(Saved data entries)

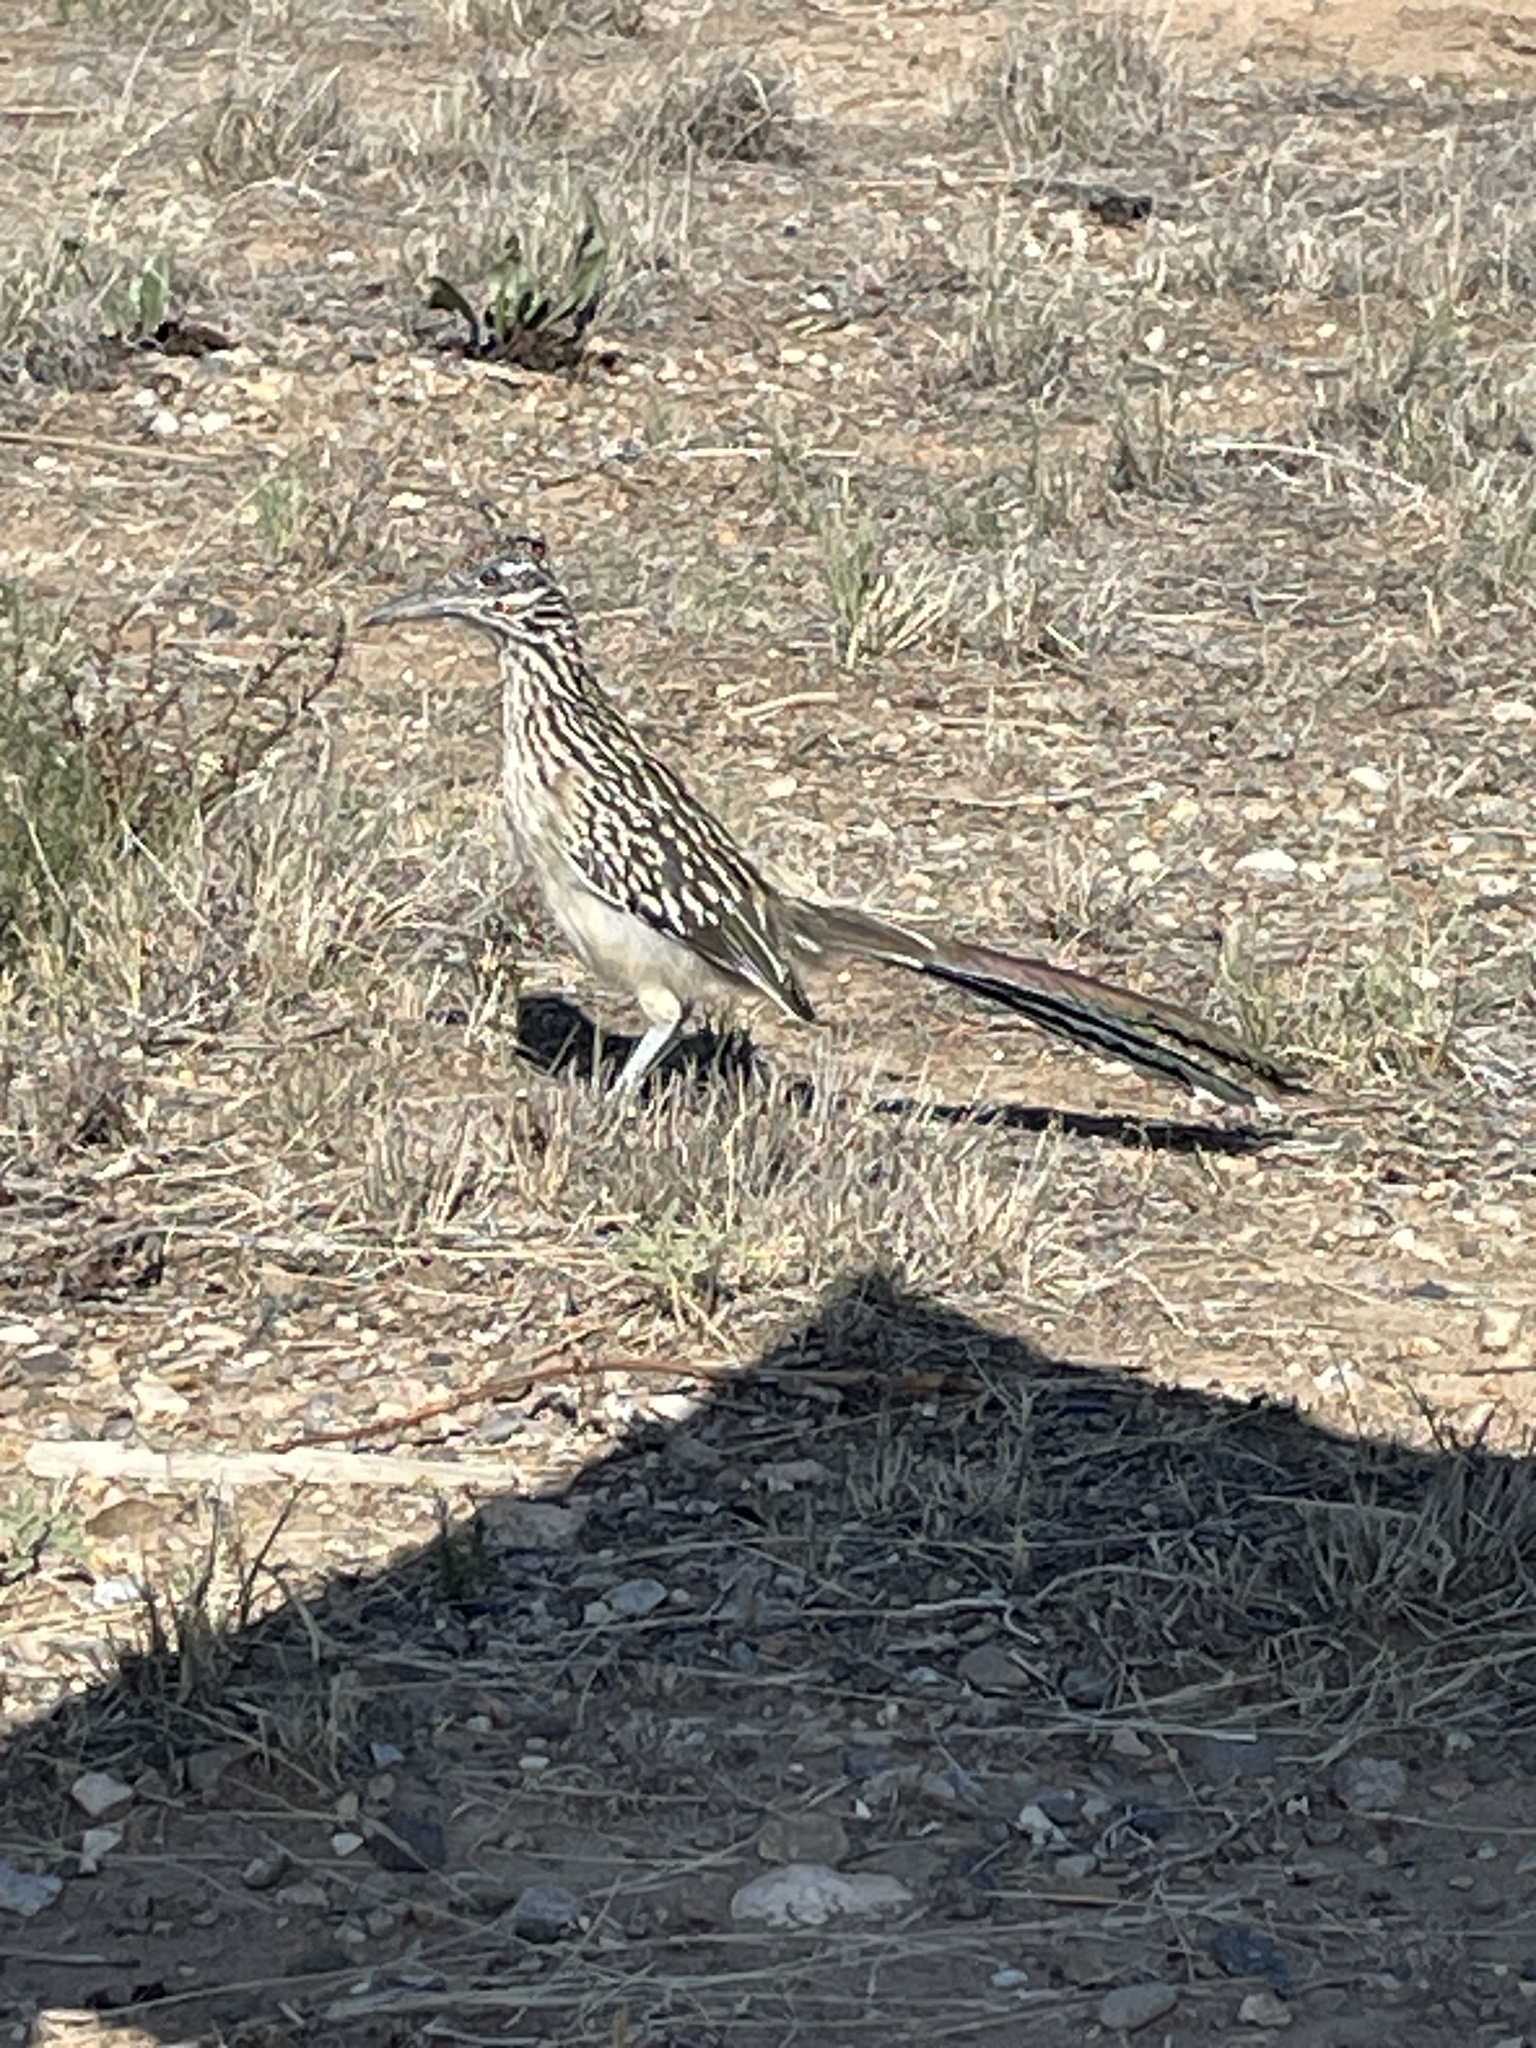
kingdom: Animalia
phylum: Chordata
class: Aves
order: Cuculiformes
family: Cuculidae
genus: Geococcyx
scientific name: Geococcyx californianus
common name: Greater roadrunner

* * *

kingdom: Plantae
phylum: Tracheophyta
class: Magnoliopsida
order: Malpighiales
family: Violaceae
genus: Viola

- _Task statement_
Transcribe the part of the listing that opens with the line containing "kingdom: Animalia" and closes with the line containing "common name: Greater roadrunner", keeping both of those lines.

- _Exercise output_
kingdom: Animalia
phylum: Chordata
class: Aves
order: Cuculiformes
family: Cuculidae
genus: Geococcyx
scientific name: Geococcyx californianus
common name: Greater roadrunner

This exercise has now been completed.